In the next example, we want our Form to act on changes made to a Slider's Position. You do this by creating a MoveEventHandler delegate that wraps the event-handling method, the slider.Move method. This delegate is added to the Move event's existing list of MoveEventHandlers (which starts off empty). Changing the position on the Slider object fires the Move event, which invokes the slider.Move method:

class Form {
  static void Main(  ) {
    Slider slider = new Slider(  );
    // register with the Move event
    slider.Move += new MoveEventHandler(slider_Move);
    slider.Position = 20;
    slider.Position = 60;
  }
  static void slider_Move(object source, MoveEventArgs e) {
    if(e.newPosition < 50)
      Console.WriteLine("OK");
    else {
      e.cancel = true;
      Console.WriteLine("Can't go that high!");
    }
  }
}

Typically, the Slider class would be enhanced to fire the Move event whenever its Position is changed by a mouse movement, keypress, or other user action.

2.14.5 Event Accessors

Syntax:

attributes? unsafe? access-modifier?
[
  [[sealed | abstract]? override] |
  new? [virtual | static]?
]? 
event delegate type event-property accessor-name
{   
attributes? add statement-block   
attributes? remove statement-block
}

Note that abstract accessors don't specify an implementation, so they replace an add/remove block with a semicolon.

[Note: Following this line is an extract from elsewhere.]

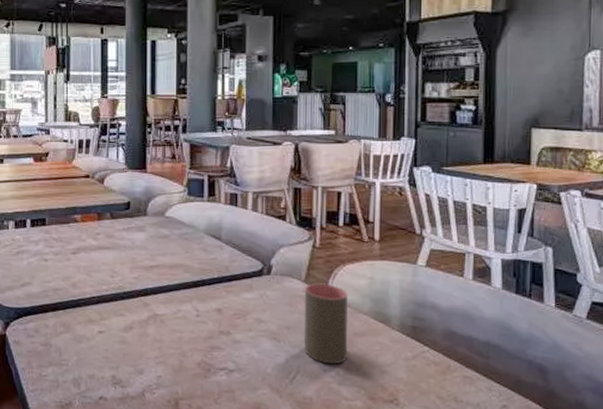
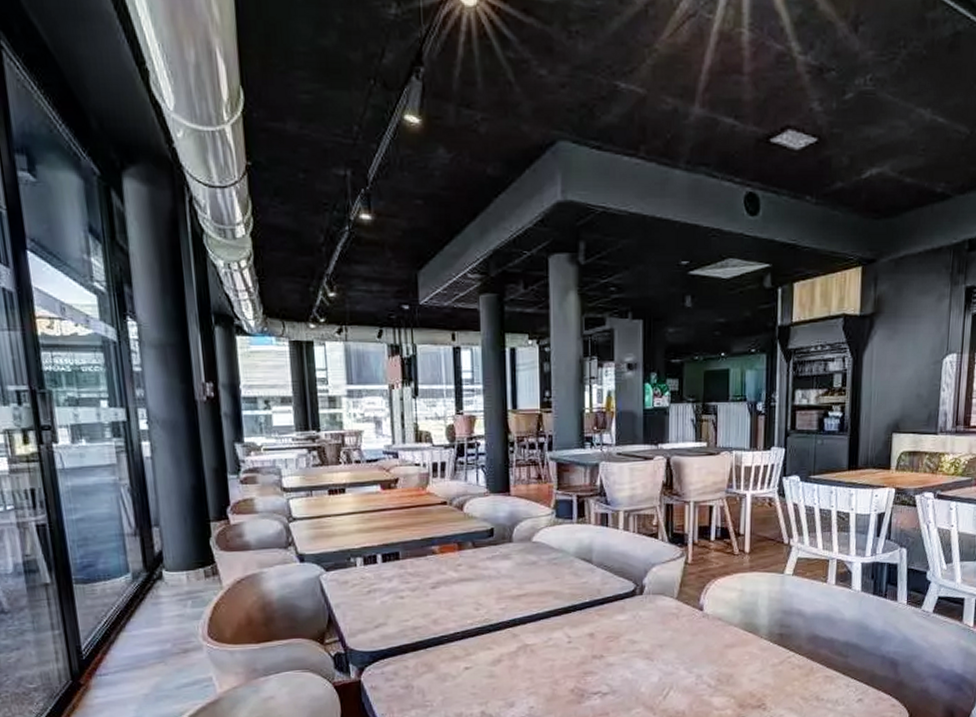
cup: present [303,283,348,365] -> none [676,599,719,678]

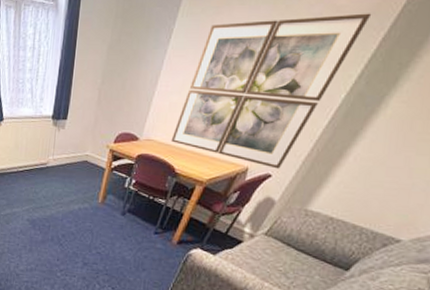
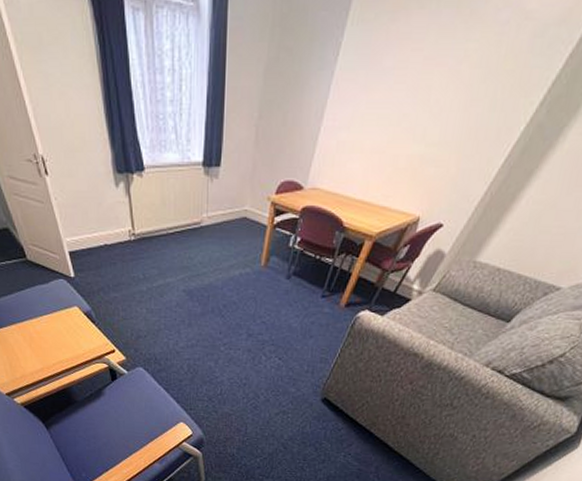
wall art: present [170,13,372,169] -> none [338,21,562,217]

Similar to the way properties provide controlled access to a field, event accessors provide controlled access to an event. Consider the following field declaration:

public event MoveEventHandler Move;

Except for the underscore prefix added to the field (to avoid a name collision), this is semantically identical to:

private MoveEventHandler _Move;
public event MoveEventHandler Move {
  add {
    _Move += value;
  }
  remove {
    _Move -= value;
 }
}

The ability to specify a custom implementation of add and remove handlers for an event allows a class to proxy an event generated by another class, thus acting as a relay for an event rather than as the generator of that event. Another advantage of this technique is to eliminate the need to store a delegate as a field, which can be costly in terms of storage space. For instance, a class with 100 event fields would store 100 delegate fields, even though maybe only four of those events are actually assigned. Instead, you can store these delegates in a dictionary and add and remove the delegates from that dictionary (assuming the dictionary holding four elements uses less storage space than 100 delegate references).

The add and remove parts of an event are compiled to add_XXX and remove_XXX methods.